O jantar é uma oportunidade para pedir às pessoas para se levantarem e, assim, perceber se há alguém que não se consegue mexer ou que esteja mal disposto. É também uma oportunidade para estabelecer contacto com quem chegou ao navio. Um contacto que se quer o mais amistoso possível, independentemente do estado em que as pessoas estão. 

"Na última operação, um terço das pessoas tinha escabiose (sarna), uma infeção contagiosa da pele. Usamos desinfetante, claro, mas tentamos sempre fazer a primeira abordagem com um aperto de mão. Por norma não usamos máscara nem luvas, às vezes até evitamos usar óculos de sol, para não agirmos como se eles fossem aliens", explica Madeleine. 

São já 110 operações de regate em 19 meses de Aquarius em ação. O processo arranca no alerta dado por quem está em apuros. "Na maioria dos barcos há um telefone satélite, que lhes é dado pelos contrabandistas. Eles sabem que, assim que chegarem a determinada área, ou depois de viajarem 5 a 6 horas, devem fazer uma chamada para a Marinha italiana". O número está gravado no telefone, que indica também as coordenadas geográficas. 

"Nós não julgamos ninguém. Nem lhes chamamos refugiados, são pessoas" 

Depois, o Centro de Coordenação Marítima faz um anúncio geral para um canal de comunicação com a localização dada pelo barco. Qualquer coisa como: "Os navios que estejam na área x estejam atentos a um barco que está na localização y". Por vezes, a SOS Mediterranée recebe uma chamada direta a pedir que coordenem a operação. 

Há barcos à deriva no Mediterrâneo durante todo o ano. Aparecem mais em alturas de bom tempo, mas também, muitas vezes, quando o mar está bravo. As ondas servem como motor para início da viagem.
"Já encontrámos um barco pequeno de borracha com 140 pessoas lá dentro e aí precisas mesmo de ter ondas para fazer a viagem, senão o barco rasga-se antes de sair da praia", nota a coordenadora.
"Já vi um parto aqui. Algumas mulheres foram violadas"



Assim que entram a bordo faz-se uma triagem médica. É aqui que se tenta estancar os problemas que ficaram da viagem - ou da vida toda. Cerca de 10% das mulheres estão grávidas, conta-nos o enfermeiro Tim Harrison. É assim em praticamente todos os barcos com refugiados. Segundo um estudo feito na Sicília, em 2014, cerca de 11% das mulheres migrantes resgatadas no Mediterrâneo estão grávidas.

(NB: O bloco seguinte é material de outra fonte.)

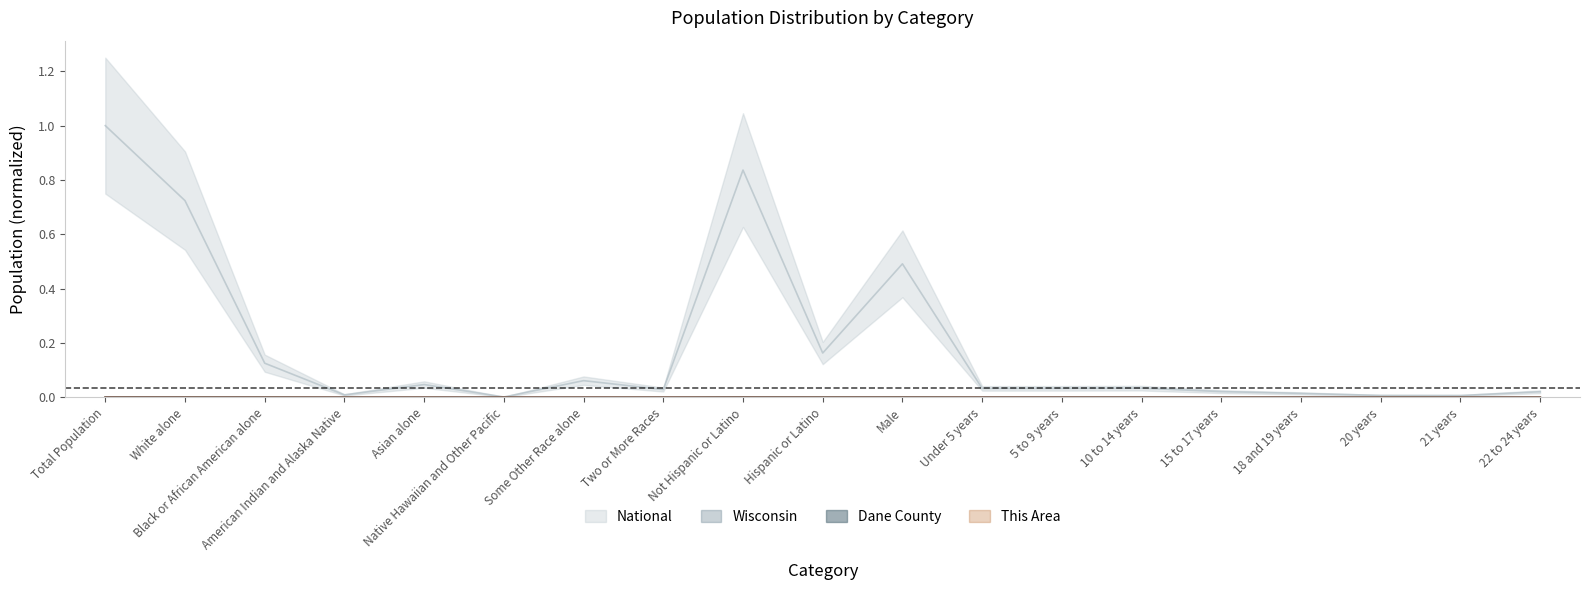

Reading left to right, extract all data points from this chart.

This Area: 0.0	0.0	0.0	0.0	0.0	0.0	0.0	0.0	0.0	0.0	0.0	0.0	0.0	0.0	0.0	0.0	0.0	0.0	0.0
Dane County: 0.0	0.0	0.0	0.0	0.0	0.0	0.0	0.0	0.0	0.0	0.0	0.0	0.0	0.0	0.0	0.0	0.0	0.0	0.0
Wisconsin: 0.0	0.0	0.0	0.0	0.0	0.0	0.0	0.0	0.0	0.0	0.0	0.0	0.0	0.0	0.0	0.0	0.0	0.0	0.0
National: 1.0	0.7	0.1	0.0	0.0	0.0	0.1	0.0	0.8	0.2	0.5	0.0	0.0	0.0	0.0	0.0	0.0	0.0	0.0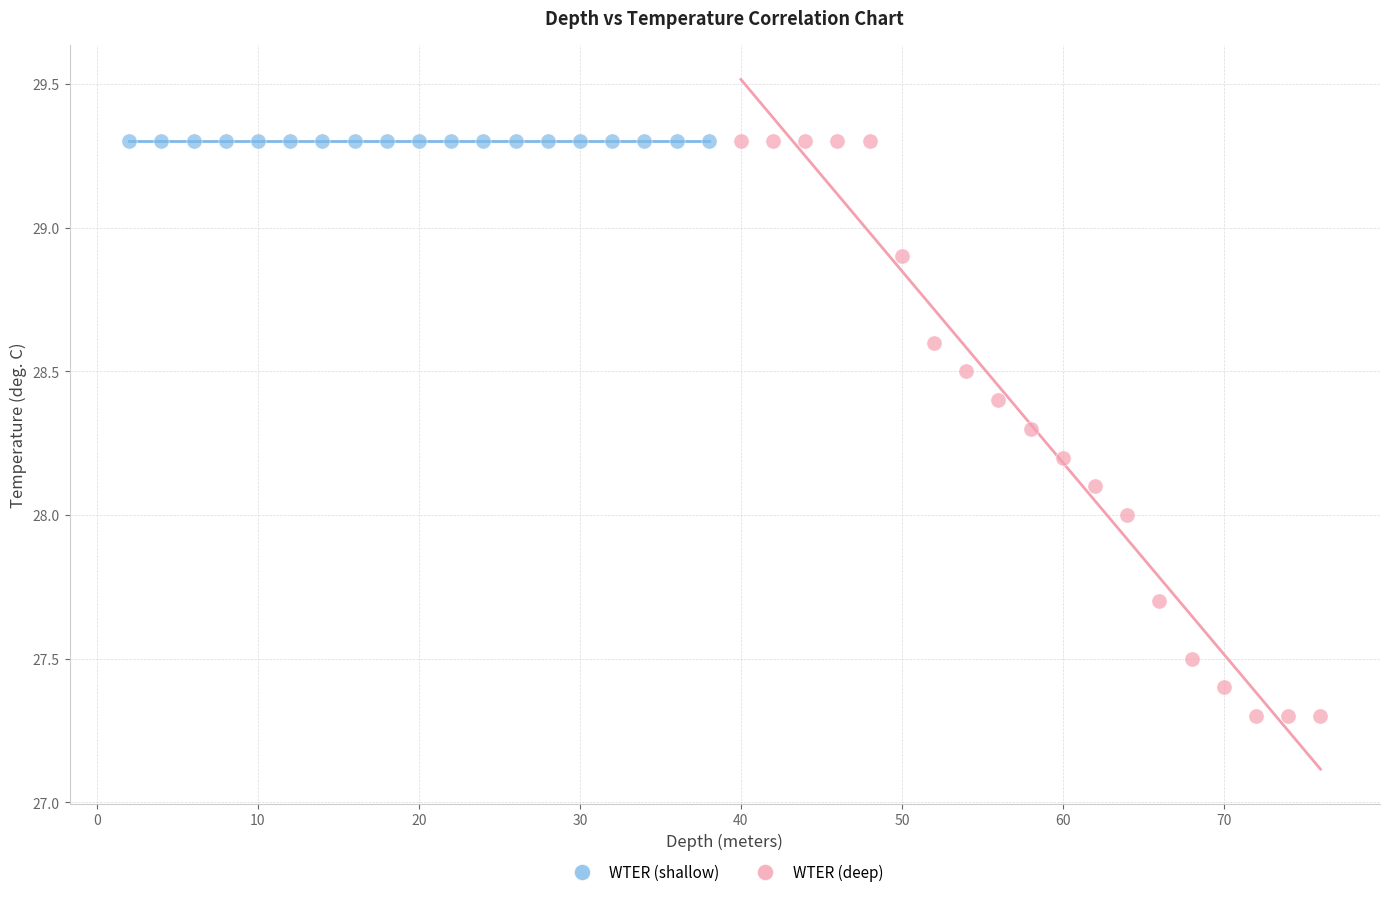

Which series reaches the minimum Y coordinate?

WTER (deep)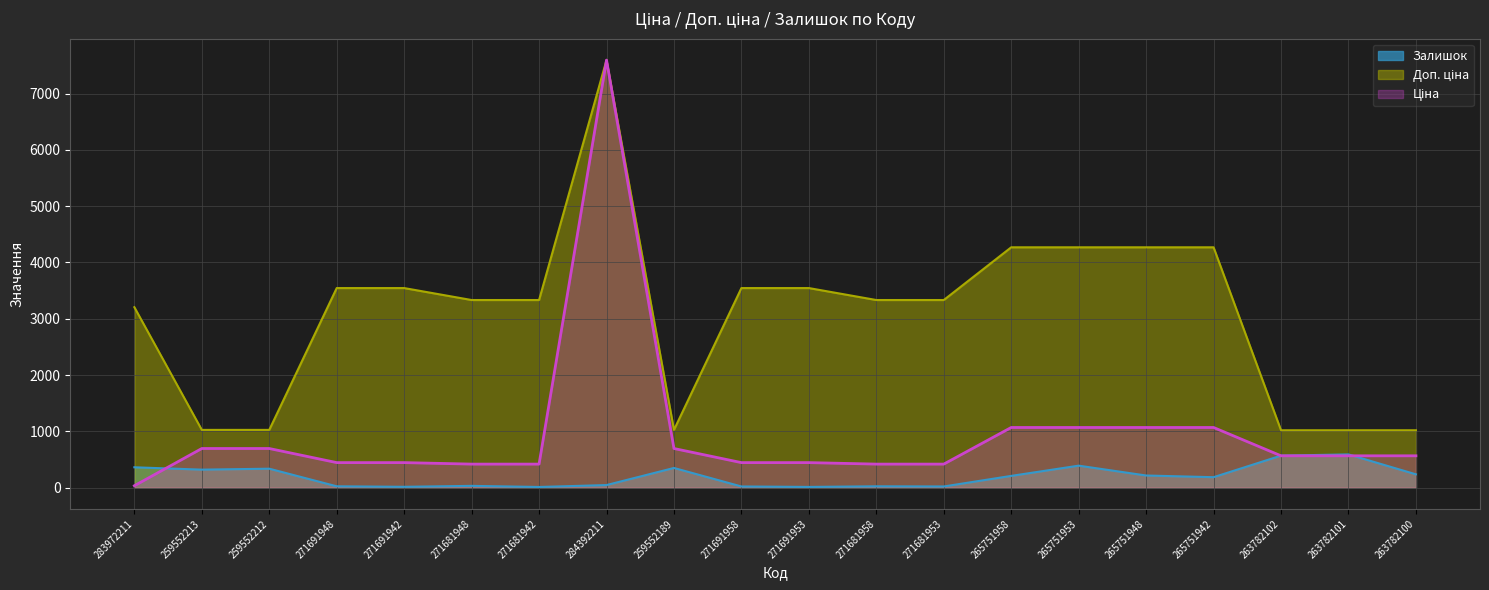

Is it true that Залишок equals 13.3 at 271681942?

False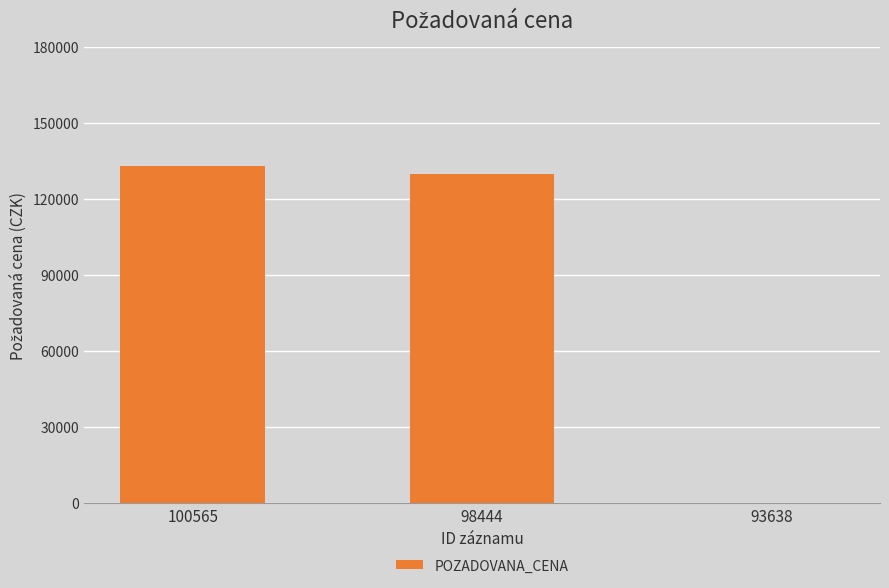

Count the number of categories in the chart.

3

Estes dados ligam-se a uma das principais questões anti-imigração: o alegado uso de "bebés-âncora" para conseguir entrar no país e prolongar a estadia. É a ideia de que as mulheres usam a gravidez e o bebé para "explorar" a proteção humanitária e internacional destinada a crianças. 

As crianças de famílias de migrantes podem tornar-se cidadãs italianas se nascerem em Itália e se lá ficarem a viver até aos 18 anos. Além disso, à chegada, se o migrante for menor de idade não pode ser expulso do país. Se houver dúvidas sobre a idade, são feitos testes para a determinar: "analisa-se a pele, os dentes", diz Tim Harison.

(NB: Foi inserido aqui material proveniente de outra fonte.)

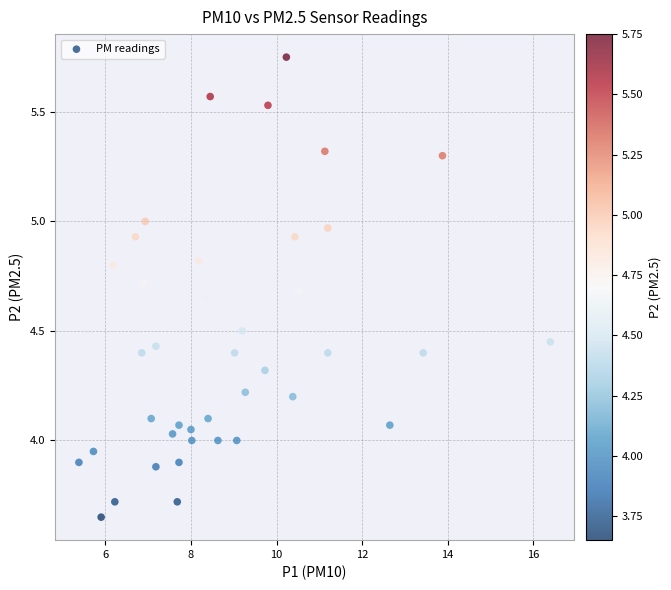

What is the range of X values (max minus min)?

11.0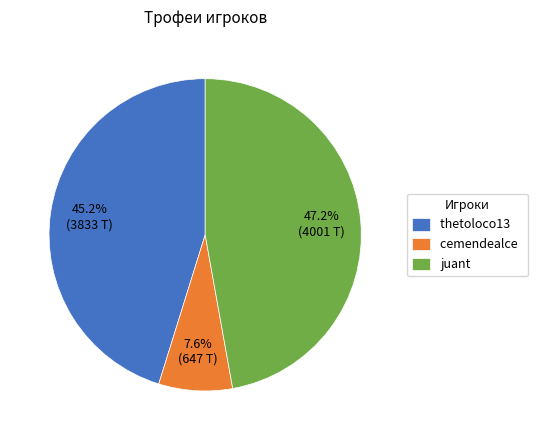

What percentage is the thetoloco13 slice, to the nearest percent?

45%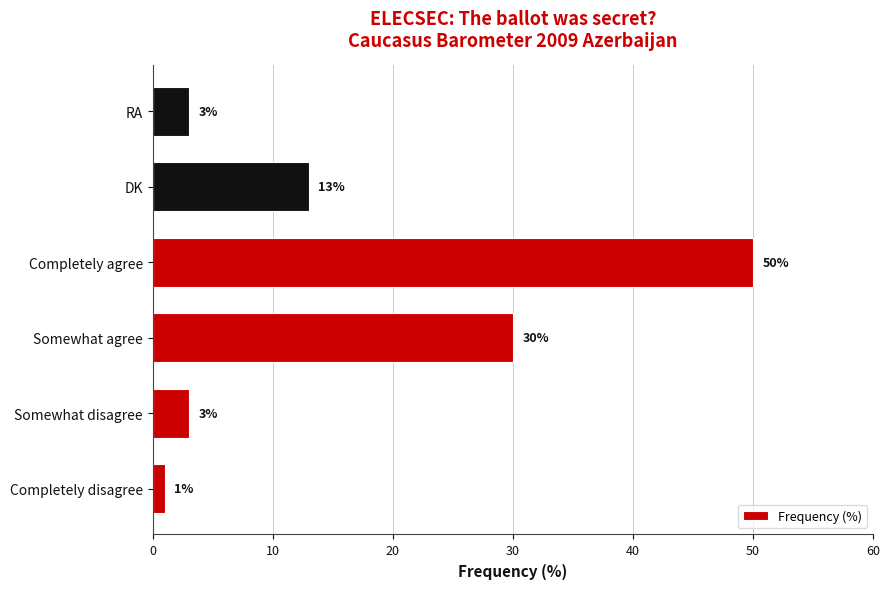

Which label corresponds to the largest value in the chart?

Completely agree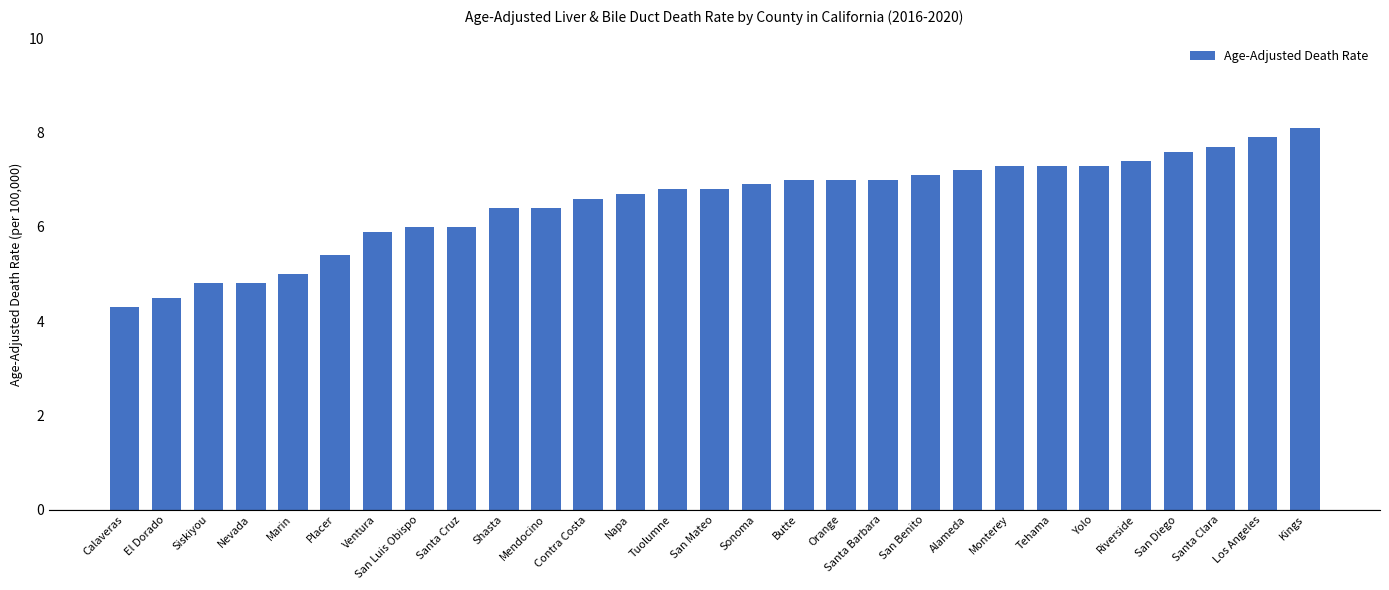

Does the chart contain any negative values?

No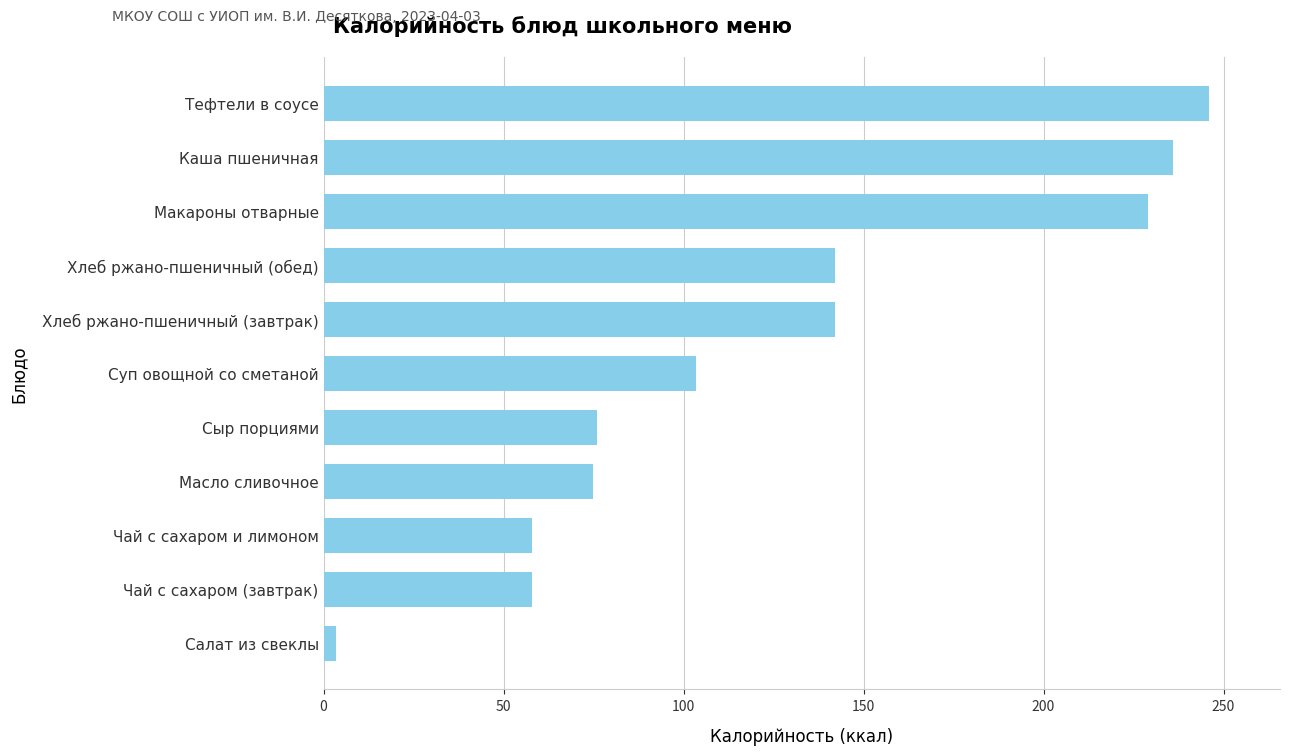

Reading bottom to top, transcribe all the data shown in this chart.

3.6	58.0	58.0	74.8	76.0	103.4	142.0	142.0	229.0	236.0	246.0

Mas este dado é contrariado por outros factos. Um estudo da Lancet concluiu que sete em cada oito mulheres que tinham engravidado durante a travessia - a maioria depois de um ato de violação - queriam fazer um aborto. Parte delas não pede ajuda médica para o fazer porque têm medo de ser deportadas. 

A bordo há medicação contra doenças sexualmente transmissíveis, há produtos menstruais, há até uma parteira sempre disponível. No Aquarius já nasceram cinco bebés. Um deles foi acompanhado pelo enfermeiro Tim Harrison: uma mulher da Gâmbia entrou em trabalho de parto no barco onde vinha, rodeada de dezenas de pessoas. O bebé entrou no Aquarius ainda agarrado pelo cordão umbilical e a parteira da tripulação terminou o trabalho. 

Numa outra situação, o enfermeiro Tim teve de tratar um homem que tinha sido atingido por um tiro. O tempo é curto para resolver tudo e o sistema imunitário não responde logo ao tratamento, lamenta. Na próxima operação tenta-se outra vez.